Author: Herman Melville
Published: October, 1851
What is there to say about Moby Dick that hasn’t already been said? The truthful answer is not much. Just google Moby Dick and you’ll find more reviews and dissertations than you can wade through. As such, I’ll leave the analysis to better minds and writers. I will however, briefly describe my experience reading the novel, as an excuse to let you know that I read the book in full, and should be admired and celebrated for it.
The 1851 epic, written by Herman Melville remains a towering achievement. The story is informed by Melville’s own experiences on whaling boats, and by the true life experience of the Essex, a Nantucket whale ship that sunk far off the coast of South America after a Sperm Whale had rammed her in a fit of rage. The book was a flop during Melville’s life, selling a mere 3,200 copies and quickly falling out of print. In the 1920’s, word of mouth among literary critics and writers breathed renewed life into its pages, and Moby Dick slowly gained the exalted status it had been denied for almost a century.
Moby Dick is many things, but a straight-forward novel is not one of them. It’s also part historical document, scientific treatise, philosophical essay and for the reader, a trial in perseverance.

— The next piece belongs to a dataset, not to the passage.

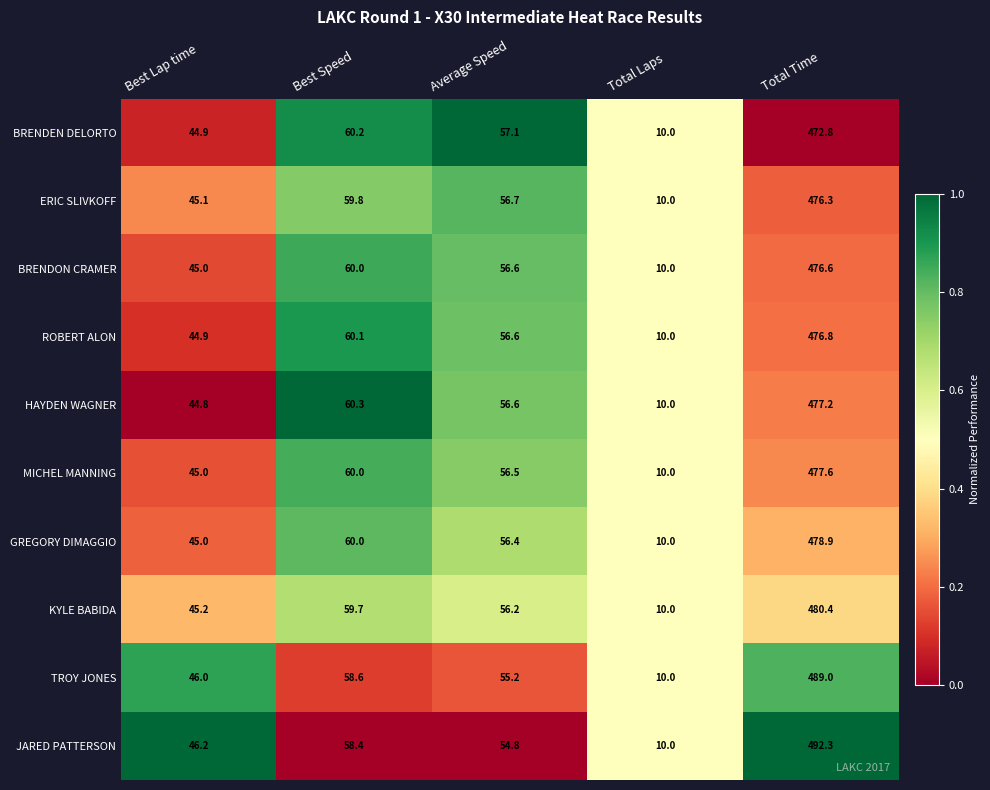

Where is TROY JONES nearest to the value 249?

Best Speed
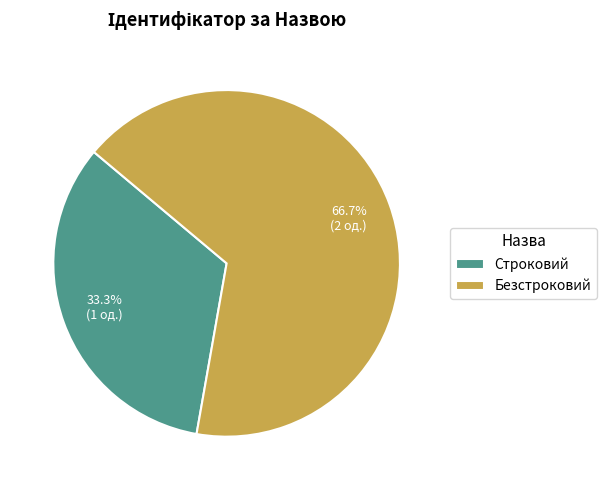

To the nearest percent, what is the difference between the largest and smallest slice percentages?

33%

By the end of Moby Dick you’ll have a deep and visceral understanding of the whaling life. You’ll know exactly what it took to kill and harvest oil from these massive beasts, using nothing more than row boats, lances and harpoons. The chapters pertaining to both the hunt and harvest of these doomed creatures are the most fun to read, not only for the thrill of the chase but for the aftermath of the kill. The toil and drama involved in such a massive butchering is morbidly fascinating. Rotating and peeling the blubber off of a dead whale, hoisted and harnessed to a ship’s side, is something unfathomable today for most us. This primordial and bloody business is all at once repulsive and captivating, brutal and delicate. Fighting off the schools of ravenous sharks and bothersome birds, burrowing deep into the whale’s bowels to extract the waxy and luxuriant ambergris, and stuffing barrel after barrel with blubber and oil are indeed grim tasks from a bygone era - but also the manliest and most rugged work I’ve ever read in print. One of the great pleasures of Moby Dick is reveling in the undeniable testosterone pouring off the page. Sailing, hunting and competition. Capture, slaughter, and celebration. It’s all here. Take the feeling you get when hooking a trout, and multiply by a million.

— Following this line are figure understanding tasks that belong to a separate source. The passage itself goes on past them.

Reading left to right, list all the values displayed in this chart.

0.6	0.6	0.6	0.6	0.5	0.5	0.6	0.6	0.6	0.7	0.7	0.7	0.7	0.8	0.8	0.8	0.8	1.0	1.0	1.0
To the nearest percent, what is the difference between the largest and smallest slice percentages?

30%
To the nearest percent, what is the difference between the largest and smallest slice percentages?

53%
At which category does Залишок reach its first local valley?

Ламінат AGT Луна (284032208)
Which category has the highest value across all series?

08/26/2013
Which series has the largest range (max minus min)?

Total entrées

But that’s not to say Moby Dick is an unabashed whip cracking good time. Your trusty narrator Ishmael is a whale aficionado - and countless chapters dive deep into the anatomy, physiology and history of whales - sperm whales in particular. During these plodding examinations Melville’s prose occasionally sparkles (his almost stream-of-consciousness take on “The Whiteness of the Whale” meanders into a rich dream-like surrealism), but more often than not these detours are heavy, lumbering affairs that made me yearn to get back to the narrative. The obscure and countless whaling terms that litter the pages can also leave you scratching your head. Perhaps a more disciplined reader will delight in looking up the definitions, but I indifferently plowed ahead - Ahab’s white whale was a white whale, my white whale was becoming a book about a white whale.
No spoilers here. But I can say the last few chapters of Moby Dick are a blast - thrilling, haunting and more than satisfying. Moby Dick is a challenging, arduous endeavor, and not for the feint of heart. But like any formidable task, it becomes all the more fulfilling because of its epic and dogged ambition. Just when you think you’ll have to put it down after a particularly taxing chapter, you’ll stumble upon some of the most beautiful prose in the english language, and close your eyes in wonder, savoring the picture in your mind. Take for instance, the simple and tranquil way Melville gives voice to all of our fears of the ocean:
Consider the subtleness of the sea; how its most dreaded creatures glide under water, unapparent for the most part, and treacherously hidden beneath the loveliest tints of azure.
The story of Ahab’s obsessive and all consuming pursuit of the whale that took his leg has permeated throughout the world’s culture, and has become engrained in our collective imagination. One wishes Melville were alive to see his masterpiece gain the respect and relevance it deserves, but I imagine Melville wrote Moby Dick not for notoriety, but because he had to. When an epic idea like Moby Dick takes charge of your soul, there’s little one can do but pursue it to the last. Just ask Ahab.